Perform 2 Preflight Checks before Using Your Nikon D7200
In addition to some initial setup steps, such as installing the battery and memory card(s), you should perform the following two preflight checks on your Nikon D7200 before each shoot:
Check the amount of free space on your memory card(s). Where you find this information varies depending on whether you’re using the viewfinder, shooting stills in Live View mode, or recording movies, as follows:
Viewfinder photography: A number indicating how many photos will fit in the available memory-card space appears in the Control panel on top of the camera, as well as in the Information display and viewfinder. The figure shows you where to find the information in the Control panel.The Control panel displays the shots-remaining value and a symbol representing the battery status.
The following figure provides a guide to the Information display and viewfinder.During viewfinder photography, you can verify the shots-remaining value and battery status in these displays.
Turn the Information screen on and off by pressing the Info button. To wake up the viewfinder, give the shutter button a half-press and then release it.
Live View mode: For still photography, refer to the Control panel or the shots-remaining value in the lower-right corner of the Live View display.
In movie mode, you don’t see a shots-remaining value in either display; instead, the maximum recording time appears on the monitor, in the area labeled on the right in the following figure. Don’t consider this value a full reflection of the amount of empty space on your memory card. The camera limits the maximum recording time per movie even if your card has oodles of free space remaining. After you reach the time limit for your first recording, the number resets to show you the maximum recording time for your next movie.In Live View mode, the displays offer these hints about memory-card capacity.
If your displays look different from the ones in the figures, press the Info button to cycle through the various display modes available for Live View shooting.
Keep in mind that certain picture- and movie-recording settings affect the size of the image/movie file, so the number of files that can fit in the available card space changes as you adjust those settings.
When two cards are installed, the shots-remaining number also depends on how you configure the camera to send image data to those cards. For still photography, the camera is set by default to fill the card in Slot 1 and then switch to the second card. For movie recording, files can be stored on only one of the two cards; by default, the card in Slot 1 gets the honors.
One final note: If the shots-remaining number is greater than 999, the initial K appears next to the value to indicate that the first number represents the picture count in thousands. (K being a universally accepted symbol indicating 1,000 units.) The number is rounded down to the nearest hundred. So if the number of shots remaining is, say, 2,004, the value reads as 2.0K, as shown in the figures here.
Checking battery status: Also confirm the battery status before every outing with your camera. You can check the battery level as follows:
Viewfinder mode: Both the Control panel and Information screen display a battery-status symbol. When the battery is fully charged, the symbol looks as shown in the figure. As the battery loses power, the bars in the symbol disappear one by one to let you know that you need to find a battery charger or spare battery soon.
In the viewfinder, you see battery data only when you’re running low on power.

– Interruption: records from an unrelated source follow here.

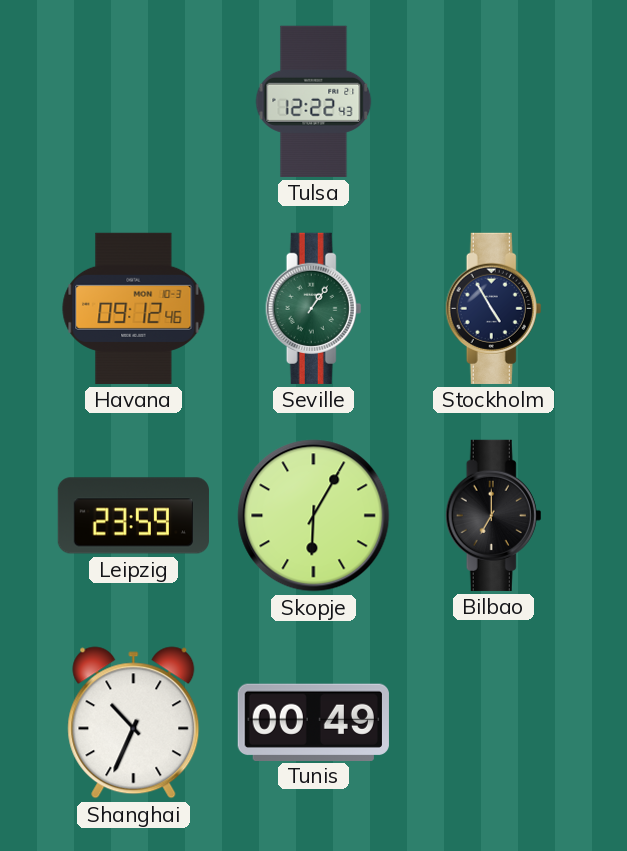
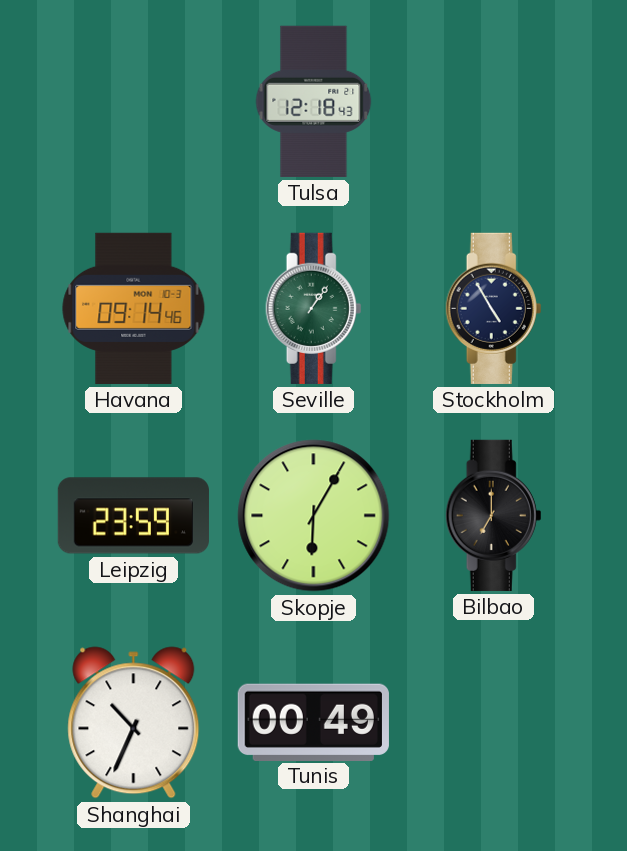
Tulsa: 12:22 -> 12:18
Havana: 09:12 -> 09:14
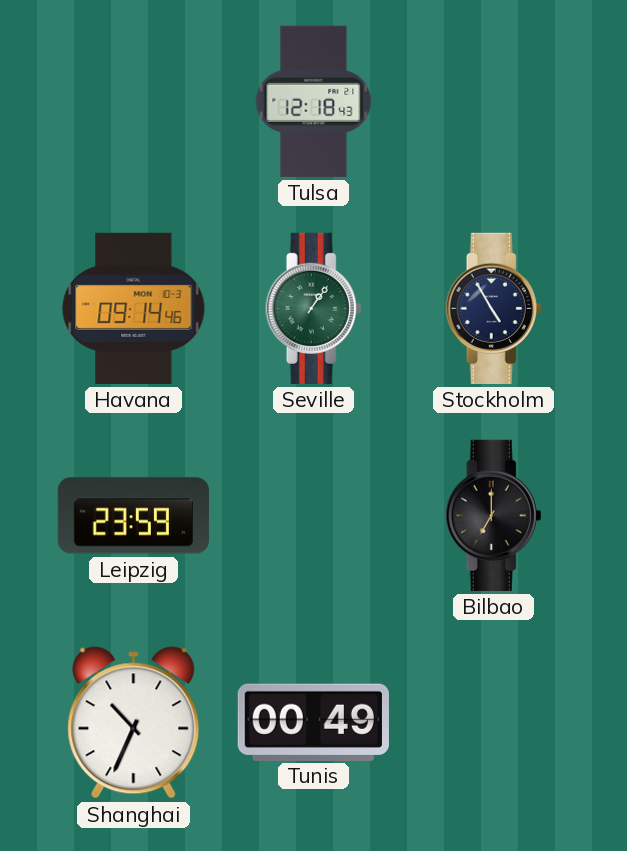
Skopje: 6:05 -> none
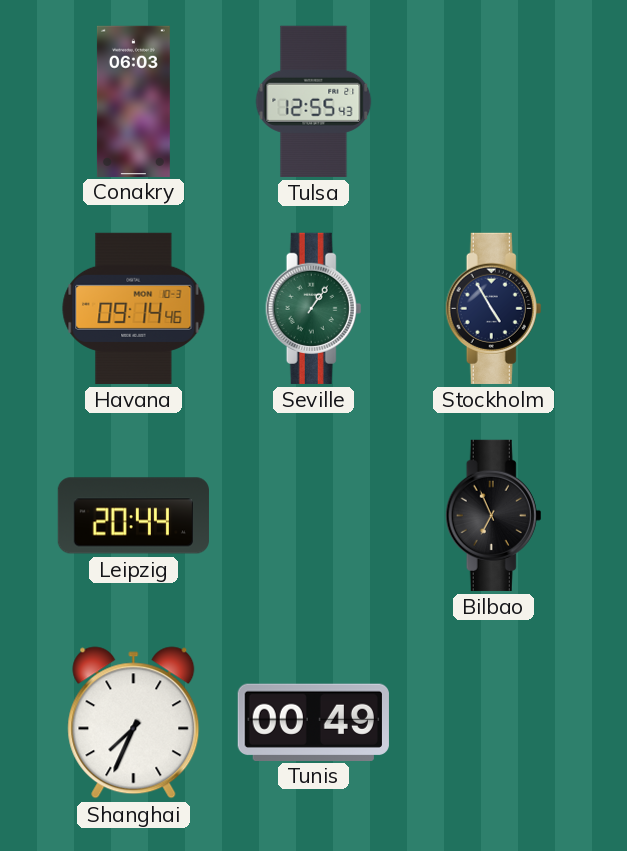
Conakry: none -> 06:03
Tulsa: 12:18 -> 12:55
Leipzig: 23:59 -> 20:44
Bilbao: 7:00 -> 6:56
Shanghai: 10:34 -> 7:34
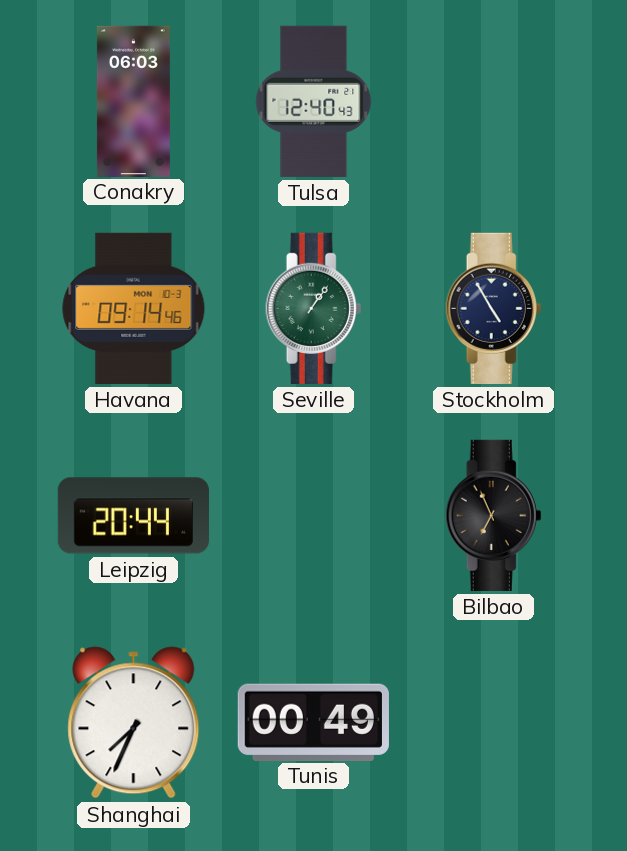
Tulsa: 12:55 -> 12:40
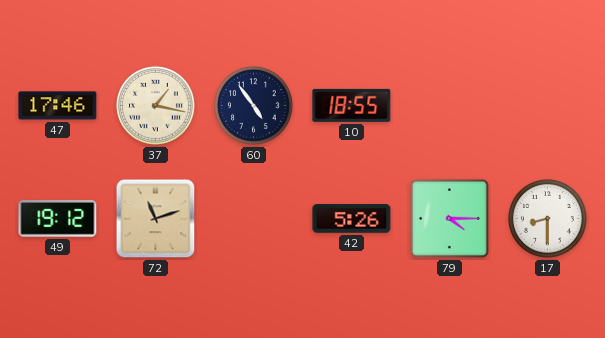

In that case, an empty-battery symbol appears at the bottom of the viewfinder.
Live View mode: When Live View is engaged, battery info appears only in the Control panel.
For more detailed battery data, choose Battery Info from the Setup menu, as shown here. The Charge data shows you the current power remaining as a percentage value, and the No. of Shots value tells you how many times you’ve pressed and released the shutter button since the last time you charged the battery. The final readout, Battery Age, lets you know how much more life you can expect out of the battery before it can no longer be recharged. When the display moves toward the right end of the little meter, it’s time to buy a new battery. (If you attach the optional battery pack, see its manual and the camera manual to find out how to interpret the data that’s reported on this menu screen.)The Battery Info option on the Setup menu provides details about battery life.
That’s all there is to it — the camera is now ready to go.